### [HOW TO COMPLETE THIS TASK]
The sole answer should be the number of lines in the material below that hold "APERTURE".

### [INFORMATION SUPPLIED]
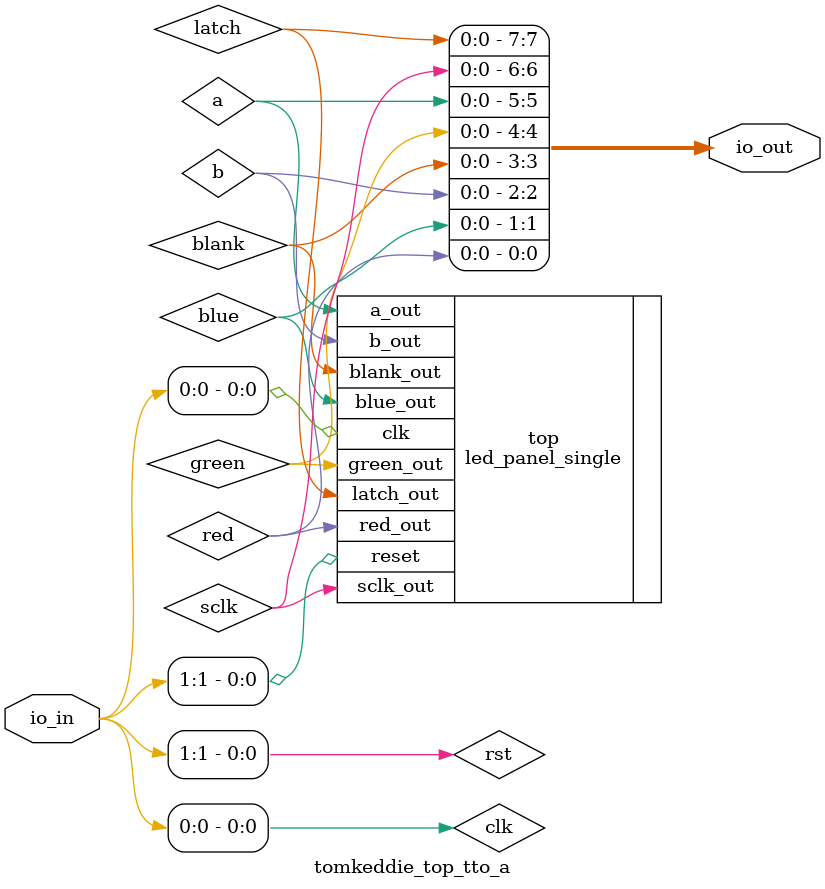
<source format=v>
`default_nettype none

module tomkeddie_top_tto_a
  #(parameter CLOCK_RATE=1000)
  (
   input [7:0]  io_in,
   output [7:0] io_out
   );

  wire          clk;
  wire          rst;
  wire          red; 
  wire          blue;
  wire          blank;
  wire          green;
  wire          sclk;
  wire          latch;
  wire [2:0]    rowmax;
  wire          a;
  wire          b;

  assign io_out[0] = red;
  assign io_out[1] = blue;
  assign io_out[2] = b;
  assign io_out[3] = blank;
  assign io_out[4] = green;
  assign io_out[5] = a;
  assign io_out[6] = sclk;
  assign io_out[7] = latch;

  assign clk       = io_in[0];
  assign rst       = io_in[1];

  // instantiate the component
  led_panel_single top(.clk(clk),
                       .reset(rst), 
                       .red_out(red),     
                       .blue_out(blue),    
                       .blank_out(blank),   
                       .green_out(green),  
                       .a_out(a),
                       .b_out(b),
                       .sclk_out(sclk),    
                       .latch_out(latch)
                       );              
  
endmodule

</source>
==
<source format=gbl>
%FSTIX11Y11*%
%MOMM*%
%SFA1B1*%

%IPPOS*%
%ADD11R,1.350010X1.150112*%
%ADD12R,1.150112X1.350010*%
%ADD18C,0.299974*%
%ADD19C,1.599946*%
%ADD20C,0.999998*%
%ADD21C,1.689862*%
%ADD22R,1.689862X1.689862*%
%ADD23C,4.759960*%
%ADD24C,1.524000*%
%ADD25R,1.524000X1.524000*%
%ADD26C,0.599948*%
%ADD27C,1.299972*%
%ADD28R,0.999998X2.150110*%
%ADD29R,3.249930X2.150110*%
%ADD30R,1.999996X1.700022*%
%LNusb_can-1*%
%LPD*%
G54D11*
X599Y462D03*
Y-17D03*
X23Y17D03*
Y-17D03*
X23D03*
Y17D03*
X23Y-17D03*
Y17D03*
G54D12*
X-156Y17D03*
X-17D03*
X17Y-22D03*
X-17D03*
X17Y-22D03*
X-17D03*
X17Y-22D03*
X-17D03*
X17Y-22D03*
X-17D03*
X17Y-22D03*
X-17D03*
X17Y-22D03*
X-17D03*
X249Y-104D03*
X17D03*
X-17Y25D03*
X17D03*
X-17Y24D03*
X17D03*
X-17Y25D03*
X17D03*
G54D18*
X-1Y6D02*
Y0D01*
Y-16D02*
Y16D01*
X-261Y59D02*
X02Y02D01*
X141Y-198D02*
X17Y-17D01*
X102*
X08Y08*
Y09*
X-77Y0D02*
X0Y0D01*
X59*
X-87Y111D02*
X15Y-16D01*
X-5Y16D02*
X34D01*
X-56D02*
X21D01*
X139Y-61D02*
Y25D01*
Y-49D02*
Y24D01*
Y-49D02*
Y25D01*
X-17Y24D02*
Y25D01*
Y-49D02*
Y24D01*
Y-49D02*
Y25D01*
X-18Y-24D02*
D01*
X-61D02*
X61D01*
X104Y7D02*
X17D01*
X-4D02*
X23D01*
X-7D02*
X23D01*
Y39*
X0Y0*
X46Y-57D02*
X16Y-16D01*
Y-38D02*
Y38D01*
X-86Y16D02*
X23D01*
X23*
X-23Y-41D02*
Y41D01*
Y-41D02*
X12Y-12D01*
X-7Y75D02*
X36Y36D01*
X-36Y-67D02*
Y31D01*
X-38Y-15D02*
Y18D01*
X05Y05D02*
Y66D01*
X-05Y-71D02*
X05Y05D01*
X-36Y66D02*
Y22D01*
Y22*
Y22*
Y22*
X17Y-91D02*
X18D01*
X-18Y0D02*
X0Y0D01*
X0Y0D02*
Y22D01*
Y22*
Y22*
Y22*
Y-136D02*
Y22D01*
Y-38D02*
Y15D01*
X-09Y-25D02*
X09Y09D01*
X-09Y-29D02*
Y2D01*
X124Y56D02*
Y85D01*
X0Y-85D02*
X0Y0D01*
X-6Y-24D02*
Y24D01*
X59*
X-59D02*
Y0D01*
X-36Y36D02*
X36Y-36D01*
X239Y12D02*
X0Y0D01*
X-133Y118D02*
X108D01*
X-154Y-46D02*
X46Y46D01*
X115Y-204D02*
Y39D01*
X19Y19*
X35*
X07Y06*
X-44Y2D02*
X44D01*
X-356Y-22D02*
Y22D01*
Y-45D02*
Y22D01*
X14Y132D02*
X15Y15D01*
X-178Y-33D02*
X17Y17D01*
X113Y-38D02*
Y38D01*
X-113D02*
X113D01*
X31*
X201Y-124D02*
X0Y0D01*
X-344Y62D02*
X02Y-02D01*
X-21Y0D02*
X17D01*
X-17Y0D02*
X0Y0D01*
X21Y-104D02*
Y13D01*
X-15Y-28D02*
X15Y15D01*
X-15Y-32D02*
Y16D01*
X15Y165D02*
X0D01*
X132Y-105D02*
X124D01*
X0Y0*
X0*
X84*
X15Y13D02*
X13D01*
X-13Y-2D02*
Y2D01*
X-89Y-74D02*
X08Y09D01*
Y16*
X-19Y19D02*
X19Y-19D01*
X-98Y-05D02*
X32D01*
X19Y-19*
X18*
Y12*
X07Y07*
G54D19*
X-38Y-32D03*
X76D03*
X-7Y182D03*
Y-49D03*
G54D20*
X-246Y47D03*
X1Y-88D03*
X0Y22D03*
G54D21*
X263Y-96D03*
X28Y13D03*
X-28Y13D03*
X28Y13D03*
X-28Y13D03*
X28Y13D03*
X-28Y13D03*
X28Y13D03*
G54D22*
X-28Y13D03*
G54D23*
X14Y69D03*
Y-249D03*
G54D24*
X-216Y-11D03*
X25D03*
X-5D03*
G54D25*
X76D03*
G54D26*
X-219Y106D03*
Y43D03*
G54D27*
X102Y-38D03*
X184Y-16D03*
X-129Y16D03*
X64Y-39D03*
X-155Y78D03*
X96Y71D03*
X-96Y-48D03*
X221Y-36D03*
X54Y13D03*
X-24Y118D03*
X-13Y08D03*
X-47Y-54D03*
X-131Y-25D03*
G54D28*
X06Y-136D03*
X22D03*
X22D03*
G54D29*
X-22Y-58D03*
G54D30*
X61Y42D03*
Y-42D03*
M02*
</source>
==
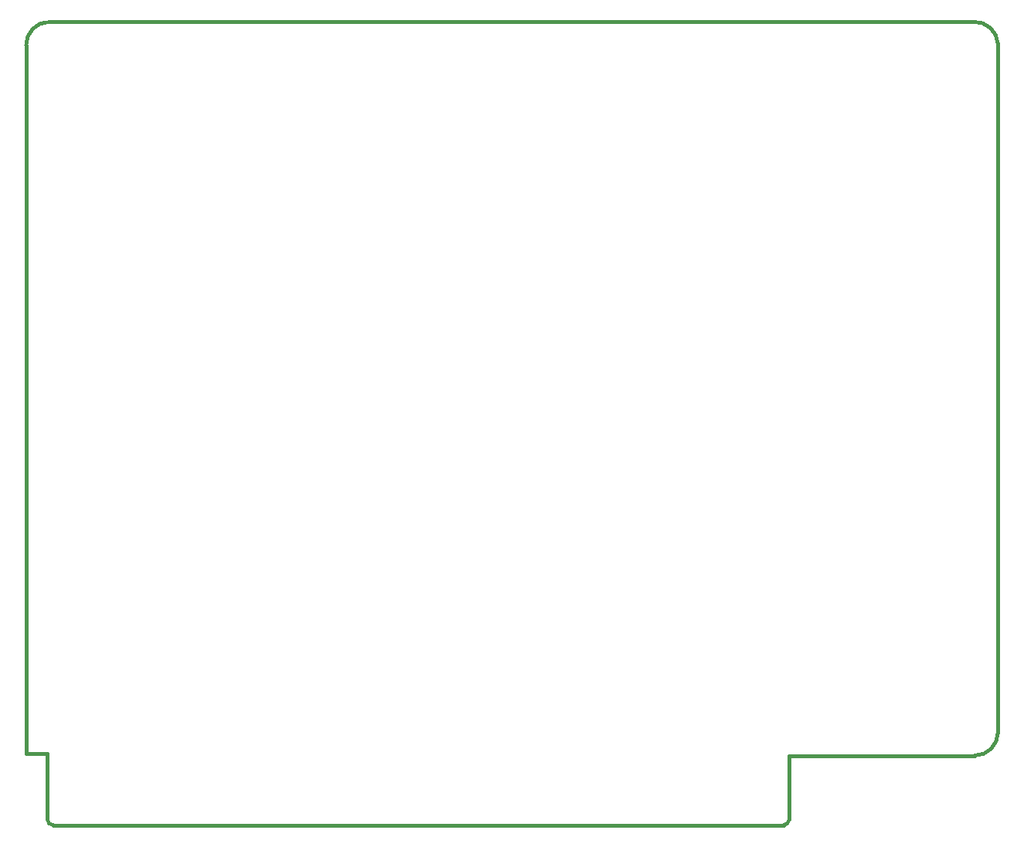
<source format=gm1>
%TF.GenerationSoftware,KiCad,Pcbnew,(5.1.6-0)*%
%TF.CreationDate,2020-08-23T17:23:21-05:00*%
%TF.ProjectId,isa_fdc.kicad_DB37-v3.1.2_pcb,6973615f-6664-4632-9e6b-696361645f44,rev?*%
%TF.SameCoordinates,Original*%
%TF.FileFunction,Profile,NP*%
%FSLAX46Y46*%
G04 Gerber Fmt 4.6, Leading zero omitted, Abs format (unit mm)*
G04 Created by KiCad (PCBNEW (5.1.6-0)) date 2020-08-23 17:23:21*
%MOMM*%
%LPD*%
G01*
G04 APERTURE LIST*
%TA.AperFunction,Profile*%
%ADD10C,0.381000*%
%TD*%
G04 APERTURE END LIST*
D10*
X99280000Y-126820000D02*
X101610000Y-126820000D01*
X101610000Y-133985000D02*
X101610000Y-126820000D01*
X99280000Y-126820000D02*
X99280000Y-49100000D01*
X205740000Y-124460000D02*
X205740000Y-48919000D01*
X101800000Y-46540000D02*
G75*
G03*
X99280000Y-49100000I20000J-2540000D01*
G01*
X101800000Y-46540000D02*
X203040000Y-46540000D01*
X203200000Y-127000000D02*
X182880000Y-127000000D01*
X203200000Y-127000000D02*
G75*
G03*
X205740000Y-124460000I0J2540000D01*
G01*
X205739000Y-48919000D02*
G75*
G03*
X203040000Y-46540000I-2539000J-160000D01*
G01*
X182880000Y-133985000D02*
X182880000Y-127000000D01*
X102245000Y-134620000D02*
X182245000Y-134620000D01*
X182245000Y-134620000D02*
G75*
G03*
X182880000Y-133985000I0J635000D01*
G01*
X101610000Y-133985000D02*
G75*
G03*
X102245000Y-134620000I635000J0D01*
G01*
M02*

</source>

### [EXPECTED ANSWER]
2